Calgary

Atlantic Trap and Gill could close this fall, says owner

Faced with rising costs, higher minimum wage and increased taxes, another Calgary business owner is considering closing the doors.

After 18 years in business, increased costs and higher minimum wage cutting into bottom line

After 18 years in business, Atlantic Trap and Gill co-owner Tracy Johnson said increased costs and a rising minimum wage may force her to close the doors this fall. (Atlantic Trap and Gill)

Faced with rising costs, higher minimum wage and increased taxes, another Calgary business owner is considering closing the doors.

Speaking on the Calgary Eyeopener, Atlantic Trap and Gill co-owner Tracy Johnson said this summer could be the last for the popular East Coast-themed pub after 18 years in business.

"I'm taking a hiatus from my salary for the summer and we are going to see what happens," she said. 

"We're going to try and cope, we're going to talk to our landlord and come September we'll make a decision whether to close our doors."

Last month, Farm restaurant owner Janice Beaton was forced to close the popular eatery on 17th Avenue S.W.

"It just really got to the point where we just couldn't go on," Beaton told CBC News.

"We were losing money. People are not eating out as much. All of us who have experienced less sales, it's because we have less customers, let's face it. And I think people still go out, but they may do so more for special occasions or just less frequently."

Escoba Bistro and Wine Bar owner Darren Hamelin has said he is closing at the end of the month due to increased taxes and costs.

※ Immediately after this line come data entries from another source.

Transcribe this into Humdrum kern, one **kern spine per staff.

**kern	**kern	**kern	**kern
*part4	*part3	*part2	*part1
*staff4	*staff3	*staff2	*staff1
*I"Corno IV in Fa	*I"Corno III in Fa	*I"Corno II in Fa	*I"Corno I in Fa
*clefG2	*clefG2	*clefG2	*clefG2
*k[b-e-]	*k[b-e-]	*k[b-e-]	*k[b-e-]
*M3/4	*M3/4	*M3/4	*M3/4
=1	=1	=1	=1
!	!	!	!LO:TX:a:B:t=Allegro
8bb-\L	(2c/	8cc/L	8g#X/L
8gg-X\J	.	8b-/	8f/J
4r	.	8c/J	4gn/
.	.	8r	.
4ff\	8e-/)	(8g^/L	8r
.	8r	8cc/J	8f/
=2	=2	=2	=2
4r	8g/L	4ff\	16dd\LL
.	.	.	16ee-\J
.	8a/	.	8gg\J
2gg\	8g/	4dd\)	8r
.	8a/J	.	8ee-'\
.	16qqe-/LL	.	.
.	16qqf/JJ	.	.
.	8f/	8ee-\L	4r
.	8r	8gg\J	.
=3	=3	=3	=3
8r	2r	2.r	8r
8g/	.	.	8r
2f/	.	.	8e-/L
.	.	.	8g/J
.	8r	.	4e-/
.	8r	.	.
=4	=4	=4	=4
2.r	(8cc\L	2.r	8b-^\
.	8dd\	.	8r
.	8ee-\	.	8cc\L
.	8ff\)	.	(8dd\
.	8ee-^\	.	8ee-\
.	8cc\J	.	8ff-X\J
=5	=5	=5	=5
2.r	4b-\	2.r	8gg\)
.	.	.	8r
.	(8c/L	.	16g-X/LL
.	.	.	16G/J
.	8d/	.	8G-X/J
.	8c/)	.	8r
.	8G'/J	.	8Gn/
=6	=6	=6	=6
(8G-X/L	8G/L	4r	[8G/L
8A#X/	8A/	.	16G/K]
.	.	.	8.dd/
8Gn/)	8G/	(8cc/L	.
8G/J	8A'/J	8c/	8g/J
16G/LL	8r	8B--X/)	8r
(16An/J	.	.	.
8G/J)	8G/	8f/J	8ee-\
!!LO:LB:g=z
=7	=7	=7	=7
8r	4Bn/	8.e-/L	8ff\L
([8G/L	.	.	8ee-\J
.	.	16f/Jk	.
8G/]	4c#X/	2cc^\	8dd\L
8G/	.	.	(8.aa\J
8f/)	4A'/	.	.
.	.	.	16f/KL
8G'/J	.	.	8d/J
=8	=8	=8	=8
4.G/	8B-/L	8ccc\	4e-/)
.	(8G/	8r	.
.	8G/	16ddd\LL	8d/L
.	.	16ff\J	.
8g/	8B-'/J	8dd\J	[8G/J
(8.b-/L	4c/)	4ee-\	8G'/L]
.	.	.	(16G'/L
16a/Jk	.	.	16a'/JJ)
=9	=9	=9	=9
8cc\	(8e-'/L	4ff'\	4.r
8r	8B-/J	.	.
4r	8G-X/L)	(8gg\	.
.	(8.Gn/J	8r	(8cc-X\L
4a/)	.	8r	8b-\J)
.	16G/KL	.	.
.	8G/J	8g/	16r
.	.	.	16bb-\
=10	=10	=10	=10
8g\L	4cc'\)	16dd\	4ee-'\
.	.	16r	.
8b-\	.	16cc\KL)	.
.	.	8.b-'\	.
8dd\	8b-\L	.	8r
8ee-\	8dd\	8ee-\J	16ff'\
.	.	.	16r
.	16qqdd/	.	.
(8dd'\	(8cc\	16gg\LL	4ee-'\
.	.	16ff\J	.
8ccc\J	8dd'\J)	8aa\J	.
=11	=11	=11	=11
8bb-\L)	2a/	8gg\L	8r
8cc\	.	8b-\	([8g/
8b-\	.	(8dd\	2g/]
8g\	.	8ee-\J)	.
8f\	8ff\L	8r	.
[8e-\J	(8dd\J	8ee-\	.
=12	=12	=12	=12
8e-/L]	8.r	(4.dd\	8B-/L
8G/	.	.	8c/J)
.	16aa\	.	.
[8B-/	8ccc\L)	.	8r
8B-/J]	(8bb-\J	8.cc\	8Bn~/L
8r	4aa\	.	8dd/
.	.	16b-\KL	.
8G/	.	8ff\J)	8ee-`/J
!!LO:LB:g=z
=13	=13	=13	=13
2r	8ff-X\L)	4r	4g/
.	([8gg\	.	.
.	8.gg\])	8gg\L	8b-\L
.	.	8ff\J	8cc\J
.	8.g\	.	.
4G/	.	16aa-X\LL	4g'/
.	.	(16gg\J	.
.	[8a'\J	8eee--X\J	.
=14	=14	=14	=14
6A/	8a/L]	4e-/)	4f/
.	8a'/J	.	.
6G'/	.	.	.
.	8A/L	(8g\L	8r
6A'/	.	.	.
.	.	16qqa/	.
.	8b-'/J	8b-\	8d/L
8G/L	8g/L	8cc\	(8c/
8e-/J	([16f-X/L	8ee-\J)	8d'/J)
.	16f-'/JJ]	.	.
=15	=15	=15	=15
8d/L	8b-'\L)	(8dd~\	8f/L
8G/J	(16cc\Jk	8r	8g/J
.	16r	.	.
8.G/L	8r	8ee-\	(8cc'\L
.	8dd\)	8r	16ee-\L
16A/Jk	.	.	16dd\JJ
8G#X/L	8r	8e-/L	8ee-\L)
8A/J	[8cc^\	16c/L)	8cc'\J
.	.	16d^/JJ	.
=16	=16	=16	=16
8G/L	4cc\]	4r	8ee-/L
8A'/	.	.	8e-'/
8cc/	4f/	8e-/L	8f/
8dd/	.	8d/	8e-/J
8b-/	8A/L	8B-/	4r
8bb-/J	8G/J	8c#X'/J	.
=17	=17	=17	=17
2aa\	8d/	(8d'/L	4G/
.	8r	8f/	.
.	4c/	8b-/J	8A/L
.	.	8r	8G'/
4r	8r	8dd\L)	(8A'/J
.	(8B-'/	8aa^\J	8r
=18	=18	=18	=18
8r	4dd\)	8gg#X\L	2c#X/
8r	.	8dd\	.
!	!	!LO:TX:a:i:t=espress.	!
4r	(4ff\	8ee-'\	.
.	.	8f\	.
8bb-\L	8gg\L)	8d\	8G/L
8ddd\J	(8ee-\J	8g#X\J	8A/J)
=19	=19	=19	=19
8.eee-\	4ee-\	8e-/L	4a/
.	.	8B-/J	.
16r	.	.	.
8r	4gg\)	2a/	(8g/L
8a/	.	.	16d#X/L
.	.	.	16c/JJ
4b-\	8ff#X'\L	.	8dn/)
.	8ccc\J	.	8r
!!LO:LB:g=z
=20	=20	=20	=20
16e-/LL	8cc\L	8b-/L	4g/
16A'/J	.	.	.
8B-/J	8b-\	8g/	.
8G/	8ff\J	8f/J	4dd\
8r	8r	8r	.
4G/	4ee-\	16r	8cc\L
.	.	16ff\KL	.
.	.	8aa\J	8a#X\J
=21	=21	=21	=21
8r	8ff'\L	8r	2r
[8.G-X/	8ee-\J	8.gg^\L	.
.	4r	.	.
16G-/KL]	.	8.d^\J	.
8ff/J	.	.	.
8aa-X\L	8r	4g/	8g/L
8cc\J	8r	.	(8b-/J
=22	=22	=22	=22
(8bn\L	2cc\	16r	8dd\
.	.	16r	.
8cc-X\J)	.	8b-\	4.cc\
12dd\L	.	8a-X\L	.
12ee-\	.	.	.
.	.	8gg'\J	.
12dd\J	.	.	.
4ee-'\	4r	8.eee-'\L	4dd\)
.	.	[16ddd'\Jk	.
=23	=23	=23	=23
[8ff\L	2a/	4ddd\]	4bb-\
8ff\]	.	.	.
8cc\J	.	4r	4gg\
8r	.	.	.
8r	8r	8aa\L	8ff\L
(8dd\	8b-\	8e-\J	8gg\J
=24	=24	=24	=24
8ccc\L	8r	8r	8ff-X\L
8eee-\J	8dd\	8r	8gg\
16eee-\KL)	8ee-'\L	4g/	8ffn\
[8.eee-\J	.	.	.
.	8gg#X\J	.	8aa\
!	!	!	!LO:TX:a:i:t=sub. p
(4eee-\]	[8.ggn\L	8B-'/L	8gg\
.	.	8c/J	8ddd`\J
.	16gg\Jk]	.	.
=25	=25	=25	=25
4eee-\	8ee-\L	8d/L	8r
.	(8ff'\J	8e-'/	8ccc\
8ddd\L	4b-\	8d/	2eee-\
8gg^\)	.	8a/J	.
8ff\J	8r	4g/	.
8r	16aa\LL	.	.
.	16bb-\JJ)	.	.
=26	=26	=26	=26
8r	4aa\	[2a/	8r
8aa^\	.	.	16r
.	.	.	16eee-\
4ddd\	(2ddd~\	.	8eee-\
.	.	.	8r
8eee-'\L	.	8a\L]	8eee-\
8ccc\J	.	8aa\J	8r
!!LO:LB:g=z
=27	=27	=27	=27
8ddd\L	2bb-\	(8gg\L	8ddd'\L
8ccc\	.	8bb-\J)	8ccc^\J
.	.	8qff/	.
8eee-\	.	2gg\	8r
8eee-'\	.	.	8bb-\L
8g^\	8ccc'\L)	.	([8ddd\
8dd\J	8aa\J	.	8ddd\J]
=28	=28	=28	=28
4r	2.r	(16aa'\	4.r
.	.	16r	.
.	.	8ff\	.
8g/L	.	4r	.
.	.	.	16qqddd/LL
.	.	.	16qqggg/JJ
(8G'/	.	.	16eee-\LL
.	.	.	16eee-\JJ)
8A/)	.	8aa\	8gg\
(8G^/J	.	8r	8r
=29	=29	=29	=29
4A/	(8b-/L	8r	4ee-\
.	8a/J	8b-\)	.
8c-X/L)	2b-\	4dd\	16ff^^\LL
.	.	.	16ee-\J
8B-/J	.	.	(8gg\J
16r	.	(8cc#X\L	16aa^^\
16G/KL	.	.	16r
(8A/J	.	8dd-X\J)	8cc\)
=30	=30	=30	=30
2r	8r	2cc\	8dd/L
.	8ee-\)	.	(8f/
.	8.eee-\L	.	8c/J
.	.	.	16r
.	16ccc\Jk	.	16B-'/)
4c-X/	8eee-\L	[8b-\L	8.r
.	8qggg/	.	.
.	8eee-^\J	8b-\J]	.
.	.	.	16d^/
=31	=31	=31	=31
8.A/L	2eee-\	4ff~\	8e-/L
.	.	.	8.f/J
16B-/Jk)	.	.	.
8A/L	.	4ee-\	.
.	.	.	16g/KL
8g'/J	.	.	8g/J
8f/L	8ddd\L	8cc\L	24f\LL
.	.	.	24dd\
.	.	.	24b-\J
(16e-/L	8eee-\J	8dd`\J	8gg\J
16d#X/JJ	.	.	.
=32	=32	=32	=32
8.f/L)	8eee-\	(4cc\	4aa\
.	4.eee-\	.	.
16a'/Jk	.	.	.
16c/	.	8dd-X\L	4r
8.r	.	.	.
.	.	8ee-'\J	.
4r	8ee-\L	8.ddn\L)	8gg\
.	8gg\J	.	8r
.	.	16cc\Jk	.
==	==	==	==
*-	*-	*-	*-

Patrons dance at the Atlantic Trap and Gill. After 18 years, its owner said she may be forced to close due to rising costs and an increasing minimum wage. (Atlantic Trap and Gill)

Higher property taxes translated into a 37 per cent increase in Johnson's rent, which coupled with a higher minimum wage could be the tipping point.

Currently sitting at $11.20 an hour — $10.70 an hour for those who serve liquor — minimum wage is set to rise to $15 by 2018.

Costs being cut

"I have taken a 50 per cent pay cut, my sister, who is a single mom of three, has taken about a 15 per cent pay cut," said Johnson.

"We figured out it's going to be another $2,500 a month if the minimum wage is increased that much, and coupled with our property taxes it's just completely unaffordable for us."

Johnson said she and her sister have taken to serving to help cut costs, while the pub's manager also works behind the bar two nights a week.

"We look for savings on everything from toilet paper to chicken wings and I think we've pretty much run out of things to save money on," she said.

Answers unsatisfactory, says owner

Johnson said she contacted both her area MLA and city councillor and didn't like what she heard back.

"My MLA basically said they have nothing to do with property taxes whatsoever," said Johnson. 

A letter to Jonhson on behalf of Calgary-Glenmore MLA Anam Kazim reads in part, "37 per cent is quite a significant hike, so if true what your landlord is saying, this is solely a municipal matter."

"I actually have no idea why the property taxes went up so much because I know our building is not worth as much money as what they're saying it is," said Johnson.

A letter on behalf of Coun. Brian Pincott points out council has asked city staff to compile a range of scenarios from the current 3.2 per cent municipal tax increase to a zero per cent increase and what the effects will be on spending, which is due June 27.

However, t​he city is in the process of phasing out its business tax by consolidating it all into the non-residential property tax.